Forum: Poser - OFFICIAL


Subject: RPF TOS in regard to posted imagery?

primorge opened this issue on May 06, 2015 · 384 posts


AmbientShade posted Tue, 19 May 2015 at 2:55 AM

Then give us a title on one of these books.

Because if you aren't working for yourself and you aren't employed anywhere, and you don't have a substantial life savings or some kind of insurance payout, then you're living on government checks and hand-outs. There's no getting around that.

You can go the Mathew Lesko route and apply for government grants and all that stuff, but in the end you're still living off of government money aka other people's money. Because working people pay taxes in order for that money to exist. So if no one was working, that money wouldn't exist.

I've read plenty of articles about people who live "debt free" and "moneyless lives" and every time those articles eventually boil down to: dumpster diving, swap meets, soup kitchens, sharing a 1 bedroom house with 5 to 10 other "friends" etc. That is not my idea of living comfortably. I'm not eating out of someone's trash or wearing clothes someone else tossed out, and I don't believe in government hand-outs for able-bodied people who are just too lazy to get a real job. Government assistance should only be for people who actually need it.

There are plenty of ways to work for yourself without having a boss breathing down your neck. It's not easy but it's manageable. I've been working for myself for nearly 6 years now, doing everything from painting office buildings to light construction, to cleaning yards, to making art and building content for people in the Poser community and other software. You're not really working for yourself though, you're doing a job someone is paying you for, which makes them your boss, at least for as long as it takes to complete the job. There are also a number of freelancer websites that list jobs you can bid on and build up a client base that way. Lots of people live pretty decently just from jobs they get from freelance sites. But it still requires working as much as possible and making enough to cover necessities like insurance, vehicle, rent, etc. I was reading an article a couple weeks ago about a married couple who spend their life traveling the world together and 100% of their income comes from working off of freelance sites writing software and blog articles. Every few weeks they're in a different city. Of course it said nothing about what they're doing to save for retirement, which is not cheap, but I guess they're young enough not to feel like they have to worry about that right now. Traveling isn't cheap though.

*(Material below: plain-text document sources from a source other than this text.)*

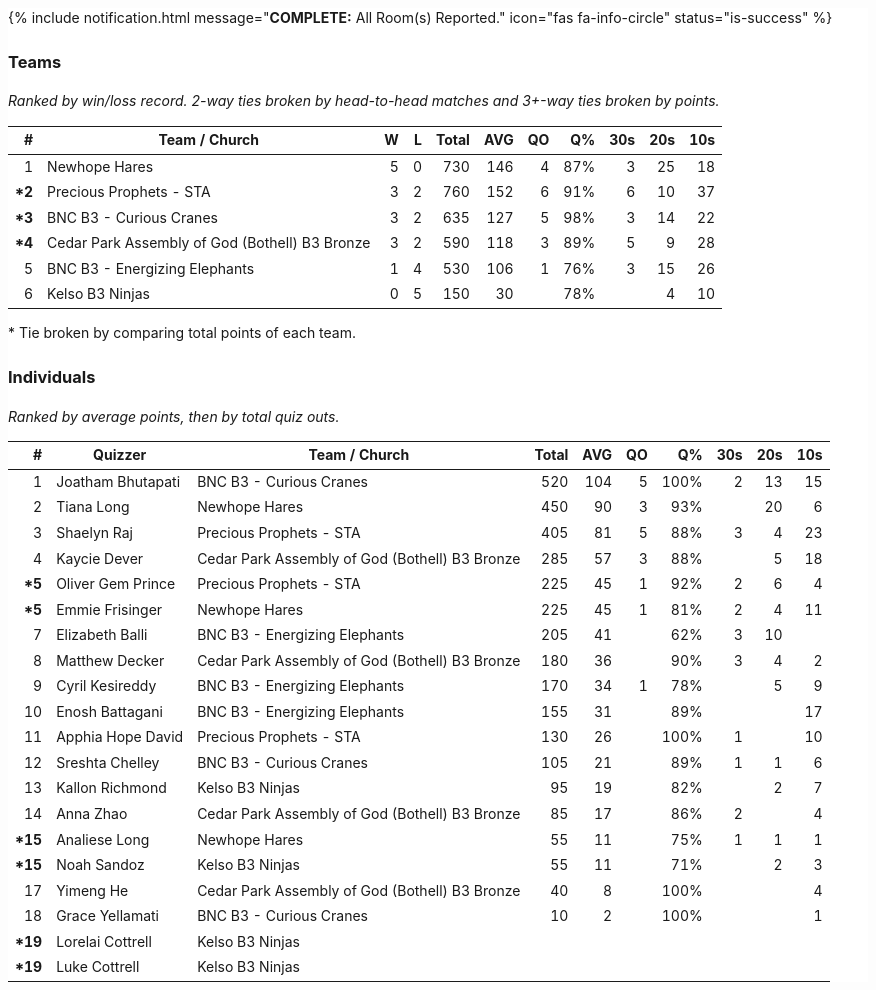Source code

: {% include notification.html
   message="<b>COMPLETE:</b> All Room(s) Reported."
   icon="fas fa-info-circle"
   status="is-success" %}


### Teams

*Ranked by win/loss record. 2-way ties broken by head-to-head matches and 3+-way ties broken by points.*

| # | Team / Church | W | L | Total | AVG | QO | Q% | 30s | 20s | 10s |
|--:|---|--:|--:|--:|--:|--:|--:|--:|--:|--:|
| 1 | Newhope Hares | 5 | 0 | 730 | 146 | 4 | 87% | 3 | 25 | 18 |
| **\*2** | Precious Prophets - STA | 3 | 2 | 760 | 152 | 6 | 91% | 6 | 10 | 37 |
| **\*3** | BNC B3 - Curious Cranes | 3 | 2 | 635 | 127 | 5 | 98% | 3 | 14 | 22 |
| **\*4** | Cedar Park Assembly of God (Bothell) B3 Bronze | 3 | 2 | 590 | 118 | 3 | 89% | 5 | 9 | 28 |
| 5 | BNC B3 - Energizing Elephants | 1 | 4 | 530 | 106 | 1 | 76% | 3 | 15 | 26 |
| 6 | Kelso B3 Ninjas | 0 | 5 | 150 | 30 |  | 78% |  | 4 | 10 |

\* Tie broken by comparing total points of each team.

### Individuals

*Ranked by average points, then by total quiz outs.*

| # | Quizzer | Team / Church | Total | AVG | QO | Q% | 30s | 20s | 10s |
|--:|---|---|--:|--:|--:|--:|--:|--:|--:|
| 1 | Joatham Bhutapati | BNC B3 - Curious Cranes | 520 | 104 | 5 | 100% | 2 | 13 | 15 |
| 2 | Tiana Long | Newhope Hares | 450 | 90 | 3 | 93% |  | 20 | 6 |
| 3 | Shaelyn Raj | Precious Prophets - STA | 405 | 81 | 5 | 88% | 3 | 4 | 23 |
| 4 | Kaycie Dever | Cedar Park Assembly of God (Bothell) B3 Bronze | 285 | 57 | 3 | 88% |  | 5 | 18 |
| **\*5** | Oliver Gem Prince | Precious Prophets - STA | 225 | 45 | 1 | 92% | 2 | 6 | 4 |
| **\*5** | Emmie Frisinger | Newhope Hares | 225 | 45 | 1 | 81% | 2 | 4 | 11 |
| 7 | Elizabeth Balli | BNC B3 - Energizing Elephants | 205 | 41 |  | 62% | 3 | 10 |  |
| 8 | Matthew Decker | Cedar Park Assembly of God (Bothell) B3 Bronze | 180 | 36 |  | 90% | 3 | 4 | 2 |
| 9 | Cyril Kesireddy | BNC B3 - Energizing Elephants | 170 | 34 | 1 | 78% |  | 5 | 9 |
| 10 | Enosh Battagani | BNC B3 - Energizing Elephants | 155 | 31 |  | 89% |  |  | 17 |
| 11 | Apphia Hope David | Precious Prophets - STA | 130 | 26 |  | 100% | 1 |  | 10 |
| 12 | Sreshta Chelley | BNC B3 - Curious Cranes | 105 | 21 |  | 89% | 1 | 1 | 6 |
| 13 | Kallon Richmond | Kelso B3 Ninjas | 95 | 19 |  | 82% |  | 2 | 7 |
| 14 | Anna Zhao | Cedar Park Assembly of God (Bothell) B3 Bronze | 85 | 17 |  | 86% | 2 |  | 4 |
| **\*15** | Analiese Long | Newhope Hares | 55 | 11 |  | 75% | 1 | 1 | 1 |
| **\*15** | Noah Sandoz | Kelso B3 Ninjas | 55 | 11 |  | 71% |  | 2 | 3 |
| 17 | Yimeng He | Cedar Park Assembly of God (Bothell) B3 Bronze | 40 | 8 |  | 100% |  |  | 4 |
| 18 | Grace Yellamati | BNC B3 - Curious Cranes | 10 | 2 |  | 100% |  |  | 1 |
| **\*19** | Lorelai Cottrell | Kelso B3 Ninjas |  |  |  |  |  |  |  |
| **\*19** | Luke Cottrell | Kelso B3 Ninjas |  |  |  |  |  |  |  |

The other option is building a small group of like-minded folks who work together to meet everyone's basic needs - growing food, building houses, etc., to establish a self-sustaining community. But even with that you have to have some way to pay taxes on the land you're using, which means one person or the entire group has to produce something that pays that bill every year. And certain things that such a piece of land would require also require money. Installing solar panels on your house for example - illegal to do on your own in most areas, and it is not cheap to have it done. We're talking many thousands. And they tend to break pretty easily, which is another bill. You can't legally dig your own well anywhere in the US unless you're licensed to do so. And as I mentioned in a previous post, it is illegal to collect rain water in a lot of areas, especially in drought-prone areas like out west. Even in FL - probably the wettest state in the country - they have water restrictions, where you can't water your lawn on certain days, etc. 

You could move to some place like Belize or some island country where the cost of living is practically pennies a day, but those places are pretty much a Katrina away from being wiped off the map, so no thanks. I'll keep my happy white ass living right here being a debt slave for my AC and cable internet. And if anything major happens I'll just high-tail it back up to the Appalachian mountains and live off the land. That's where I was born anyway and if land prices weren't so high I'd still be there.